READING PASSAGE
# # #
Immunity for Flynn would be a bad idea (at least for now)

Granting immunity in order to get Mike Flynn’s testimony in congressional hearings would be a very bad idea, if history is any indication.

This NY Times story published in July 1990 explains what happened in the case of Oliver North, the former Marine who was a central character in the Iran-contra scandal during the administration of President Ronald Reagan (“NORTH CONVICTION REVERSED IN PART; REVIEW IS ORDERED“).

An appeals court threw out North’s convictions because the trial court had not properly determined whether evidence presented at trial had been improperly tainted by North’s testimony before Congress.

The bottom line is that testimony under a grant of immunity is likely to undermine criminal prosecutions, not only of the person granted immunity, but potential all of those accused of being involved in the same matters.

According to the 1990 story:

In the summer of 1987, Congress granted immunity to Administration figures like Mr. North and Mr. Poindexter over the reservations of the independent prosecutor, Lawrence M. Walsh. Congress moved quickly to get to the bottom of the affair, in which the Reagan Administration sold arms to Iran and diverted some proceeds to the Nicaraguan rebels.

Prosecutors Assess Ruling

Republican defenders of the Reagan Administration have said the urgency to get the hearings under way quickly stemmed from a politically motivated effort by Democrats to use the Congressional inquiry to criticize Mr. Reagan’s Iran-contra policies and to appear vigorous in investigating a high-profile scandal that aroused an outpouring of public concern.
# # #
DATA PROVIDED
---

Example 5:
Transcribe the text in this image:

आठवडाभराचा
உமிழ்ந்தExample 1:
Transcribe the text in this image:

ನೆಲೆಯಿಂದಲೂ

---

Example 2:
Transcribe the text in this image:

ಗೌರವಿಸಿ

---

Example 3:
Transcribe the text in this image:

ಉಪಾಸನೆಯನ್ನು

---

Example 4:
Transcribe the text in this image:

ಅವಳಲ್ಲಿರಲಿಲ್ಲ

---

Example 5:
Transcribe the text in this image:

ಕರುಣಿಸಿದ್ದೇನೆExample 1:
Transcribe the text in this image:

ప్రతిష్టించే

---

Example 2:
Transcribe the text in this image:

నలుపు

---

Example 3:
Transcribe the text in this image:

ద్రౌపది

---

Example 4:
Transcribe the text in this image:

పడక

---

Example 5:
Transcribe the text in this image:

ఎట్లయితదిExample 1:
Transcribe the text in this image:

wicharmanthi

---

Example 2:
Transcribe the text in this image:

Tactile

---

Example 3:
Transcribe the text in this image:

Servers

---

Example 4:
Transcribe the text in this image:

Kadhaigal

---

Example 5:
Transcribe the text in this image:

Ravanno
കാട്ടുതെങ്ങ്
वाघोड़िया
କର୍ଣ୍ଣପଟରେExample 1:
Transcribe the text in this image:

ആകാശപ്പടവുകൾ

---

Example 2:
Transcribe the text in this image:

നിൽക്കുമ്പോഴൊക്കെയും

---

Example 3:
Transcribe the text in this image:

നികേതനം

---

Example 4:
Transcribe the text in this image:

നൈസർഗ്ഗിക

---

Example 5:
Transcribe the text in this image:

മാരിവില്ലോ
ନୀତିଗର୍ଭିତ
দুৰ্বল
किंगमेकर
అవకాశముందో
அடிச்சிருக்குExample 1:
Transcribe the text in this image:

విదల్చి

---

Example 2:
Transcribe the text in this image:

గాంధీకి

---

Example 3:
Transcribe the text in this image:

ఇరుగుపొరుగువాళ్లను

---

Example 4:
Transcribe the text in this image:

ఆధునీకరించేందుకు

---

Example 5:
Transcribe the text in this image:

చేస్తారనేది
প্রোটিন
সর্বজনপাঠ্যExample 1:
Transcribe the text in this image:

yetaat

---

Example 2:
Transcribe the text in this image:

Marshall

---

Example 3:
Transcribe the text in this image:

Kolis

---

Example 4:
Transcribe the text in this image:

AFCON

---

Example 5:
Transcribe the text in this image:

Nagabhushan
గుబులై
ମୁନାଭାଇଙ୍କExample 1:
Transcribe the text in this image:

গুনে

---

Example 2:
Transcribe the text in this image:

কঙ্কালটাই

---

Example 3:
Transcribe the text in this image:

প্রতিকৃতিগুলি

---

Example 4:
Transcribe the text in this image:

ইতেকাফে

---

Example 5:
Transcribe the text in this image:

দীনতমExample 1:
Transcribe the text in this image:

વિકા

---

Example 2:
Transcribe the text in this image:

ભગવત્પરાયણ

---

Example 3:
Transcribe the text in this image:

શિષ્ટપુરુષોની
# # #
INSTRUCTIONS TO FOLLOW
In the piece on immunity for Flynn, why did the appeals court throw out Oliver North's convictions?

ANSWER TO THIS TASK
The trial court had not properly determined whether the evidence presented at trial had been improperly tainted by North's testimony before Congress.